One question new clients almost always ask is “how long will my divorce take?” And the answer is almost always the same; “It depends!” Your attorney can only control his or her portion of the process, which can cause frustrating (and expensive) delays. Here are some of the most common things that can make a divorce drag on.
1. The Judicial System
The judicial system, like most governmental entities, is overtaxed, overburdened, understaffed and underfunded. Each judge typically has way more cases assigned than is possible to efficiently handle. In the family law area, there are roughly 250 new cases per month and three family law judges (who don’t just have family law on their dockets). This means to get a hearing on a simple Motion to Compel Financial Disclosure can take several weeks and, quite often, several months.
This means if you need financial information just to do a business valuation and your spouse isn’t providing it, it takes a long time to get before the judge to obtain said documents.
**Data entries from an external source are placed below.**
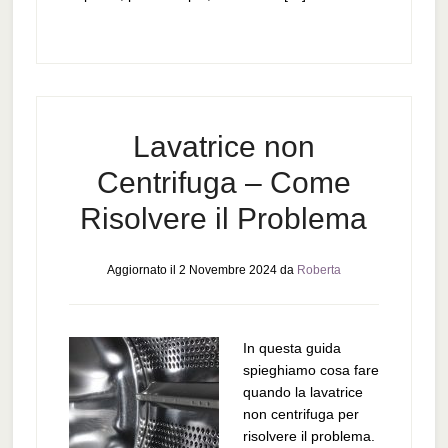
Lavatrice non
Centrifuga – Come
Risolvere il Problema
Aggiornato il
2 Novembre 2024
da
Roberta
In questa guida
spieghiamo cosa fare
quando la lavatrice
non centrifuga per
risolvere il problema.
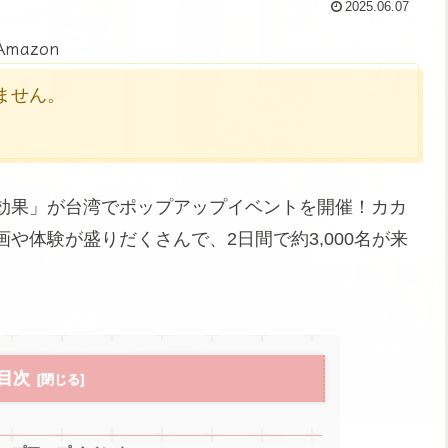
2025.06.07
Amazon
かりません。
効果」が台湾でポップアップイベントを開催！カカ
や体験が盛りだくさんで、2日間で約3,000名が来
目次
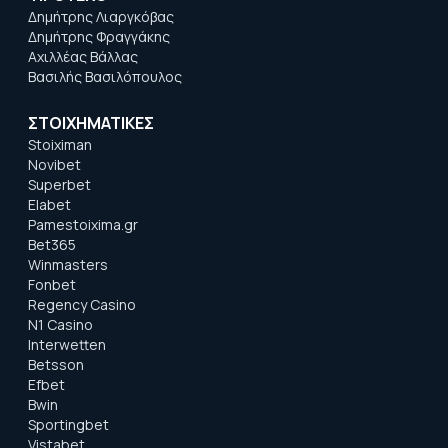
Δημήτρης Λιαργκόβας
Δημήτρης Φραγγάκης
Αχιλλέας Βάλλας
Βασιλής Βασιλόπουλος
ΣΤΟΙΧΗΜΑΤΙΚΕΣ
Stoiximan
Novibet
Superbet
Elabet
Pamestoixima.gr
Bet365
Winmasters
Fonbet
Regency Casino
N1 Casino
Interwetten
Betsson
Efbet
Bwin
Sportingbet
Vistabet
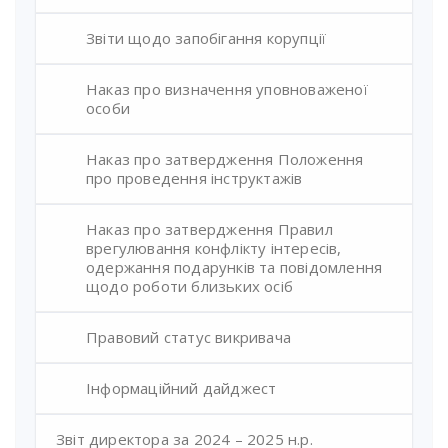
Звіти щодо запобігання корупції
Наказ про визначення уповноваженої
особи
Наказ про затвердження Положення
про проведення інструктажів
Наказ про затвердження Правил
врегулювання конфлікту інтересів,
одержання подарунків та повідомлення
щодо роботи близьких осіб
Правовий статус викривача
Інформаційний дайджест
Звіт директора за 2024 – 2025 н.р.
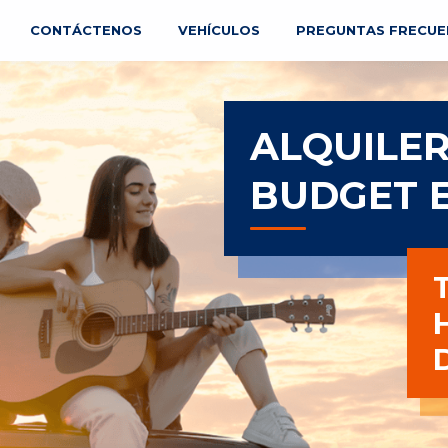
CONTÁCTENOS
VEHÍCULOS
PREGUNTAS FRECUE
ALQUILER
BUDGET E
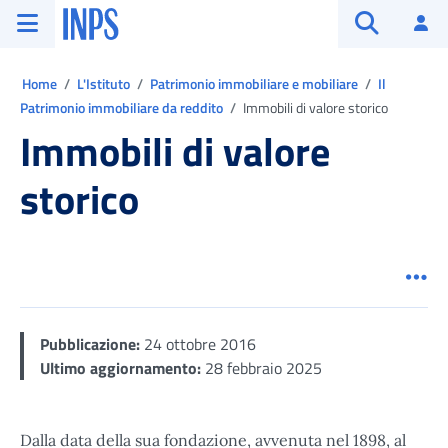
Vai al menu principale
Vai al contenuto principale
Vai al pie' di pagina
INPS ()
Ac
Apri cerca
Ti trovi in:
Home
L'Istituto
Patrimonio immobiliare e mobiliare
Il
Patrimonio immobiliare da reddito
Immobili di valore storico
Immobili di valore
storico
Men
Pubblicazione:
24 ottobre 2016
Ultimo aggiornamento:
28 febbraio 2025
Dalla data della sua fondazione, avvenuta nel 1898, al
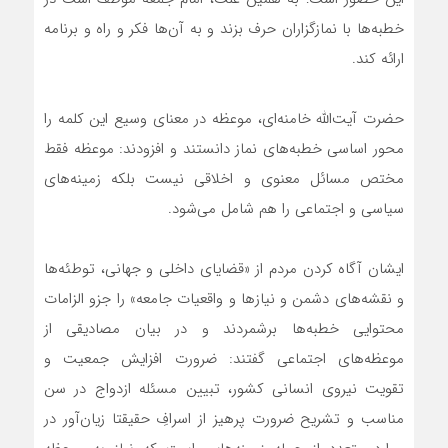
خطبه‌ها با نمازگزاران حرف بزند و به آن‌ها فکر و راه و برنامه
ارائه کند.
حضرت آیت‌الله خامنه‌ای، موعظه در معنای وسیع این کلمه را
محور اساسی خطبه‌های نماز دانستند و افزودند: موعظه فقط
مختص مسائل معنوی و اخلاقی نیست بلکه زمینه‌های
سیاسی و اجتماعی را هم شامل می‌شود.
ایشان آگاه کردن مردم از «قضایای داخلی و جهانی، توطئه‌ها
و نقشه‌های دشمن و نیازها و واقعیات جامعه» را جزو الزامات
محتوایی خطبه‌ها برشمردند و در بیان مصادیقی از
موعظه‌های اجتماعی گفتند: ضرورت افزایش جمعیت و
تقویت نیروی انسانی کشور، تبیین مسئله ازدواج در سن
مناسب و تشریح ضرورت پرهیز از اسرافِ حقیقتا زیان‌آور در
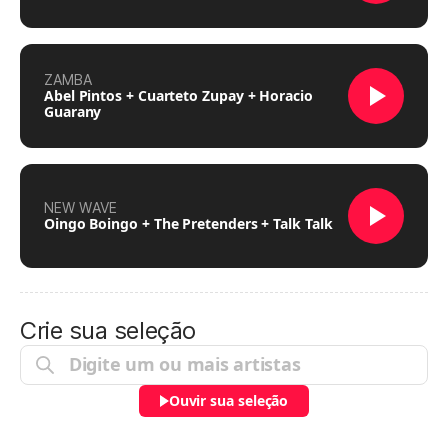
ZAMBA
Abel Pintos + Cuarteto Zupay + Horacio
Guarany
NEW WAVE
Oingo Boingo + The Pretenders + Talk Talk
Crie sua seleção
Ouvir sua seleção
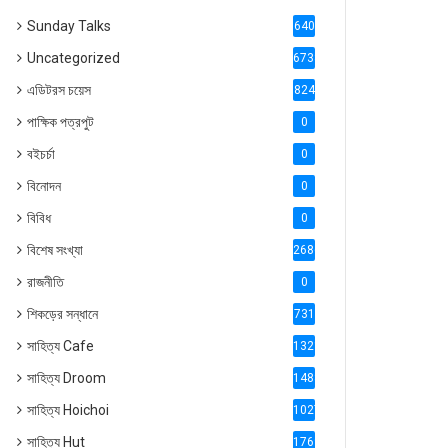
Sunday Talks
640
Uncategorized
6738
এডিটরস চয়েস
824
পাক্ষিক পত্রপুট
0
বইচর্চা
0
বিনোদন
0
বিবিধ
0
বিশেষ সংখ্যা
2686
রাজনীতি
0
শিকড়ের সন্ধানে
731
সাহিত্য Cafe
1321
সাহিত্য Droom
1488
সাহিত্য Hoichoi
1027
সাহিত্য Hut
1769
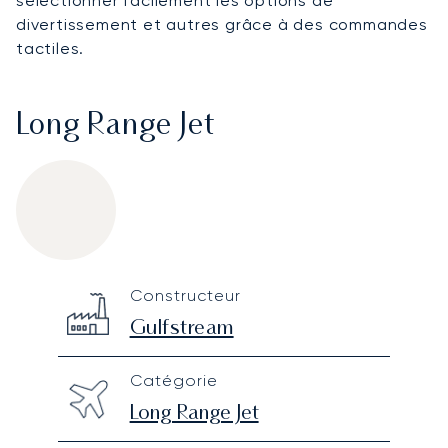
sélectionner facilement les options de
divertissement et autres grâce à des commandes
tactiles.
Long Range Jet
Gulfstream G700
Specification
Value
Constructeur
Technical specifications
Gulfstream
Catégorie
Long Range Jet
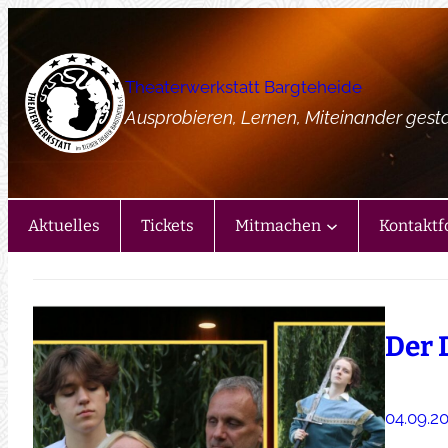
Zum
Inhalt
springen
Theaterwerkstatt Bargteheide
Ausprobieren, Lernen, Miteinander gest
Aktuelles
Tickets
Mitmachen
Kontaktf
Der 
04.09.2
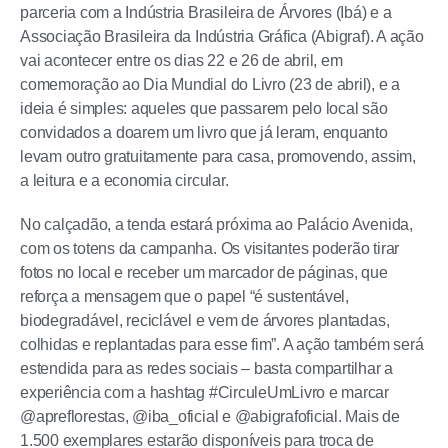
parceria com a Indústria Brasileira de Árvores (Ibá) e a
Associação Brasileira da Indústria Gráfica (Abigraf). A ação
vai acontecer entre os dias 22 e 26 de abril, em
comemoração ao Dia Mundial do Livro (23 de abril), e a
ideia é simples: aqueles que passarem pelo local são
convidados a doarem um livro que já leram, enquanto
levam outro gratuitamente para casa, promovendo, assim,
a leitura e a economia circular.
No calçadão, a tenda estará próxima ao Palácio Avenida,
com os totens da campanha. Os visitantes poderão tirar
fotos no local e receber um marcador de páginas, que
reforça a mensagem que o papel “é sustentável,
biodegradável, reciclável e vem de árvores plantadas,
colhidas e replantadas para esse fim”. A ação também será
estendida para as redes sociais – basta compartilhar a
experiência com a hashtag #CirculeUmLivro e marcar
@apreflorestas, @iba_oficial e @abigrafoficial. Mais de
1.500 exemplares estarão disponíveis para troca de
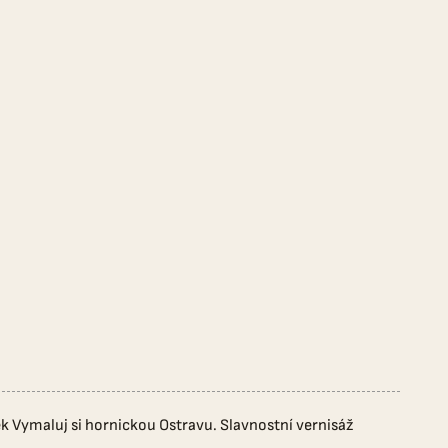
k Vymaluj si hornickou Ostravu. Slavnostní vernisáž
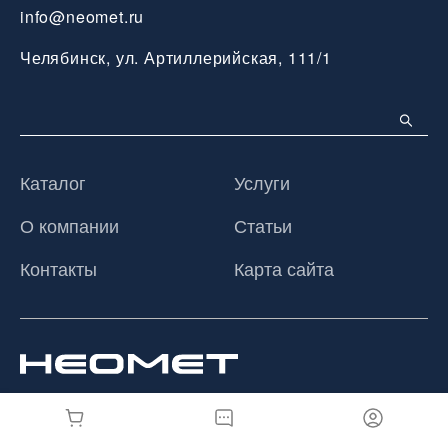
info@neomet.ru
Челябинск, ул. Артиллерийская, 111/1
Каталог
Услуги
О компании
Статьи
Контакты
Карта сайта
© 2026 ООО «Неомет», Все права защищены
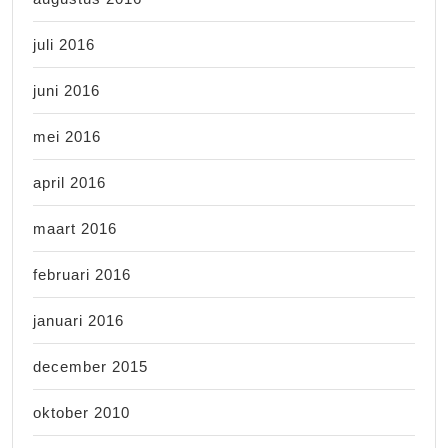
juli 2016
juni 2016
mei 2016
april 2016
maart 2016
februari 2016
januari 2016
december 2015
oktober 2010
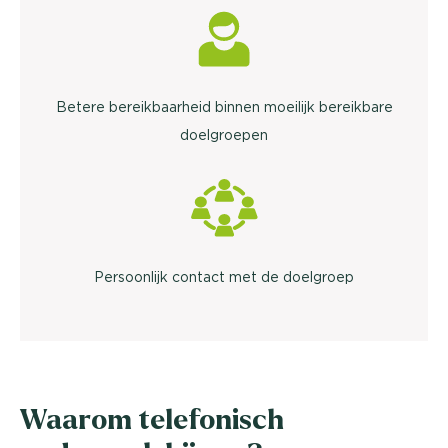
Betere bereikbaarheid binnen moeilijk bereikbare
doelgroepen
Persoonlijk contact met de doelgroep
Waarom telefonisch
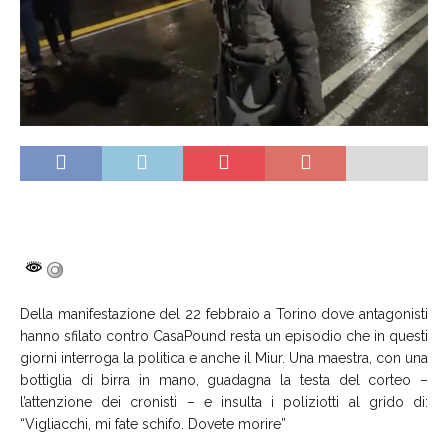
Della manifestazione del 22 febbraio a Torino dove antagonisti
hanno sfilato contro CasaPound resta un episodio che in questi
giorni interroga la politica e anche il Miur. Una maestra, con una
bottiglia di birra in mano, guadagna la testa del corteo –
l’attenzione dei cronisti – e insulta i poliziotti al grido di:
“Vigliacchi, mi fate schifo. Dovete morire”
Moreover, the judges don’t necessarily rule from the bench, but instead take the issue “under advisement” meaning more wait time for a ruling, which can often take months.
Meanwhile, clients are frustrated because their case isn’t going anywhere, their lives are on hold and they continue to fight with their soon-to-be ex. Tensions remain high and often even get worse during this time.
2. Financial Documents
In most jurisdictions, a certain amount of financial disclosure is required in any divorce. This usually includes income information, tax returns, bank statements and credit card statements. Further delaying the proceedings, sometimes there are account transfers for which you or your spouse may have no record. Therefore, more discovery regarding requests for production or interrogatories will be required.
3. Financial Experts
Many times, one or both sides have engaged a financial expert to do a business valuation or determine a self-employed person’s true income. They can also conduct a lifestyle analysis for alimony purposes or determine if a party is hiding money. This expert will often require financial statements, general ledgers, tax returns, credit card statements and possibly more.
In the event the proceedings involve custody, the financial expert may interview the parents or other family members. If these experts have a lot of cases or are having difficulty getting the documentation to conduct an accurate analysis for mediation or trial, this could also slow down the proceedings.
4. Uncooperative Parties or Opposing Counsel
If the lawyer or the financial expert determines certain information is necessary, they will send opposing counsel a request for said information. If the other side doesn’t share the information for one reason or another, the inquiring lawyer will have to file a motion with the court. This motion with the intent for sharing establishes a hearing in front of the judge, which could potentially tack on months to the trial.
Divorce is traumatic enough. Long delays can add to the already-elevated stress of the situation. Understanding there are certain components to the procedure over which you nor your attorney simply don’t have control may help alleviate some anxiety. Take deep breaths, mediate and have faith that what’s best will prevail in the end.